04.07.2018 - 16:36 Uhr
TrausnitzOberpfalz

Zwei Projekte und einige Haken

Die Gemeinde hat derzeit ein großes Programm. Es laufen einige Projekte gleichzeitig. Zwei stehen kurz vor dem Abschluss - auch wenn manche Räte noch nicht zufrieden sind.

Die umstrittene Einfahrt zum neuen Recyclinghof. Sie ist nach Meinung einiger Gemeinderäte viel zu steil.
von ​Tina Sandmann Kontakt Profil

(tsa) Der neue Recyclinghof ist bereit für den Umzug der Container. Die Fläche ist gepflastert, eine Grube für den Grüngutcontainer, der künftig seinen Standort nicht mehr an der Gemeindehalle haben wird, ist ebenfalls vorbereitet. In den nächsten Tagen kommen der Zaun und die Tore sowie die Container. Der Glascontainer wird außerhalb des Areals aufgestellt. Das Personal bekommt einen Bürocontainer.

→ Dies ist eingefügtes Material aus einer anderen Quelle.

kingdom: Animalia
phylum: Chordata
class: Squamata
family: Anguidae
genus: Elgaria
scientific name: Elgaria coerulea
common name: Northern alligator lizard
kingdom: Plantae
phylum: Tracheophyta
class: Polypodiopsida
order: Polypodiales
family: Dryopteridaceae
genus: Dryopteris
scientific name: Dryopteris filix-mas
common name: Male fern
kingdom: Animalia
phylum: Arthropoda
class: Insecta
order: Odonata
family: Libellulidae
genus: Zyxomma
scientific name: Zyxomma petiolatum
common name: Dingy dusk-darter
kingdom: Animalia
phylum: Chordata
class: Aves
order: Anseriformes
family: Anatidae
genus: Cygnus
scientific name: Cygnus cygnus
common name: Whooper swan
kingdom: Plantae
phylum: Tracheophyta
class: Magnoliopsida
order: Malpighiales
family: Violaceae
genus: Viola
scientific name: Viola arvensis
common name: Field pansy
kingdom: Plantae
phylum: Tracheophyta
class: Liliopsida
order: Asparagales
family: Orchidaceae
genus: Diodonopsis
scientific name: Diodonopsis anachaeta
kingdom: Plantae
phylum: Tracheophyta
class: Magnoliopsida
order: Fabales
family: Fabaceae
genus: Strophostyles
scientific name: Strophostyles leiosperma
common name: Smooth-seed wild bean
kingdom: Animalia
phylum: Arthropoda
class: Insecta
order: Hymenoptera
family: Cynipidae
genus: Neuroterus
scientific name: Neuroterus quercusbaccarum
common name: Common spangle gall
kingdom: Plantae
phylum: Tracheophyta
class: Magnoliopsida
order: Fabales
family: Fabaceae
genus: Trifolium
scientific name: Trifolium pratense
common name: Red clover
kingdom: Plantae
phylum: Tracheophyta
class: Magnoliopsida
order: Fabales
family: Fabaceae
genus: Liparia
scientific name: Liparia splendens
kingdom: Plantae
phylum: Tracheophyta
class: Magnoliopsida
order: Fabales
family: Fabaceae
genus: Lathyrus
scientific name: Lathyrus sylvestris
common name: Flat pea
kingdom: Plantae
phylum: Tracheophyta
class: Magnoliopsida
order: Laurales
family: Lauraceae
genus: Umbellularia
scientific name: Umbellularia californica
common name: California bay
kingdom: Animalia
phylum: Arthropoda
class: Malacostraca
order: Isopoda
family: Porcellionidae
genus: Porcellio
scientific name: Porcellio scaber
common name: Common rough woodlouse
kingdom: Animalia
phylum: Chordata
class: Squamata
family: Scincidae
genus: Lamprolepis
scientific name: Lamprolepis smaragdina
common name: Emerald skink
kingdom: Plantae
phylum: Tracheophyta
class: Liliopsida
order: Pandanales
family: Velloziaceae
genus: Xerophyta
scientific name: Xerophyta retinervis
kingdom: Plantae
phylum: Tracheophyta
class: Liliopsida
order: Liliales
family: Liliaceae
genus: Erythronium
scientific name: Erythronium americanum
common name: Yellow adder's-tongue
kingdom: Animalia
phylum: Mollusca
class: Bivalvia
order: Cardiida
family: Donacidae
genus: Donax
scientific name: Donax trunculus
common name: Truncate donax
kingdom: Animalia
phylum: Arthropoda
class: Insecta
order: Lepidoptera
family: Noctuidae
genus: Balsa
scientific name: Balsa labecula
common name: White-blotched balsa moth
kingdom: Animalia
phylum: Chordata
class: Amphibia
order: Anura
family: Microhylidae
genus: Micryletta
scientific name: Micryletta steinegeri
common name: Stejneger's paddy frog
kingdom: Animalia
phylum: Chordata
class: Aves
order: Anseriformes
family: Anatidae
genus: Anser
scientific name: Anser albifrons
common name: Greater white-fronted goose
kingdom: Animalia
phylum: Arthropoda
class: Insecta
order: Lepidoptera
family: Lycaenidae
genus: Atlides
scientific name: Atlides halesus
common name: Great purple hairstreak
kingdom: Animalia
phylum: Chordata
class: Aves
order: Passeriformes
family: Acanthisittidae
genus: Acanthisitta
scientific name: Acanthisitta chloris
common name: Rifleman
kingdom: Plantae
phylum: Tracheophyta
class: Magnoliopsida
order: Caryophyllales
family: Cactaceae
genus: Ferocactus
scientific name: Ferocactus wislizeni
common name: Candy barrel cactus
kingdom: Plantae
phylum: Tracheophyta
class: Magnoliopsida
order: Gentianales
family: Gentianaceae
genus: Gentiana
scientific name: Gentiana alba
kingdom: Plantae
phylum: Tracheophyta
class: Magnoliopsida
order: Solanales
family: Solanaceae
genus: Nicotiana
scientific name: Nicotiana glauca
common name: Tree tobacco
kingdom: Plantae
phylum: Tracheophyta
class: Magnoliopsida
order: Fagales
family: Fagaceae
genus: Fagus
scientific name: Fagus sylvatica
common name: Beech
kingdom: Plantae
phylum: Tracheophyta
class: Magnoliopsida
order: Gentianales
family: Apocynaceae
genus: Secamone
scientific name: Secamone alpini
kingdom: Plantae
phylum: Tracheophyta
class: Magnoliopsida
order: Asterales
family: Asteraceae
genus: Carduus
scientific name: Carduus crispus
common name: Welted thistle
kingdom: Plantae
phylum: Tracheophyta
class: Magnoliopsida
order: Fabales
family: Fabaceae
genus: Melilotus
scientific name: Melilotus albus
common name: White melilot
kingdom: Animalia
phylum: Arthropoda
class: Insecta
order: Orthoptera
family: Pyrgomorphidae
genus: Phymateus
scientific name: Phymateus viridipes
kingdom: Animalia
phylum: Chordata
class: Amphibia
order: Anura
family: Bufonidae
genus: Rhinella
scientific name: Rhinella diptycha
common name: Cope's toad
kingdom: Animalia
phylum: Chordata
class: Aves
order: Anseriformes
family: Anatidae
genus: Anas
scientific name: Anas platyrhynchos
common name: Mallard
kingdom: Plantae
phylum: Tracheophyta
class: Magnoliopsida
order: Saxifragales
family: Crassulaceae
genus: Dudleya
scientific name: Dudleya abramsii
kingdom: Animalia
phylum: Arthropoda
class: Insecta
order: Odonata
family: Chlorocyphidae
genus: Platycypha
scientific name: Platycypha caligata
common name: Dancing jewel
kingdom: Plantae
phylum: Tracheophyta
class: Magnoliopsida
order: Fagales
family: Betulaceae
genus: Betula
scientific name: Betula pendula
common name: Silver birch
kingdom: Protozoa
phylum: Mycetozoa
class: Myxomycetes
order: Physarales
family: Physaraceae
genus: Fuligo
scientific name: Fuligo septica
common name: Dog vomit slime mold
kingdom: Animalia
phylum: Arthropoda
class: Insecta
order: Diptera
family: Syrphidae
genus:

Die Öffnungszeiten (Recyclinghof: samstags, 10 bis 12 Uhr; Grüngut: samstags, 15 bis 16 Uhr) sollen sich nicht ändern - vorerst. Das Problem, das die Räte befürchten: Was passiert, wenn Bürger bereits zu den Öffnungszeiten des Recyclinghofs Grüngut mitbringen? "Sollen wir die dann wegschicken?", lautete der einhellige Tenor bei der Besichtigung. "Wir müssen erst Mal schauen, wie sich das entwickelt", sagte Bürgermeister Martin Schwandner. Doch das ist nicht die einzige Schwierigkeit, die einige Räte sehen. Auch mit der Zufahrt in den Hof sind sie nicht zufrieden: Diese sei viel zu steil. Dabei solle die Trennung von Ein- und Ausfahrt dafür sorgen, dass kein Chaos auf dem Hof entsteht. Schwandner appellierte an die Bürger, beim neuen Recyclinghof besser auf die Mülltrennung zu achten. "Es können keine undurchsichtigen Säcke mehr eingeworfen werden. Wir brauchen mehr Disziplin in Sachen Trennung."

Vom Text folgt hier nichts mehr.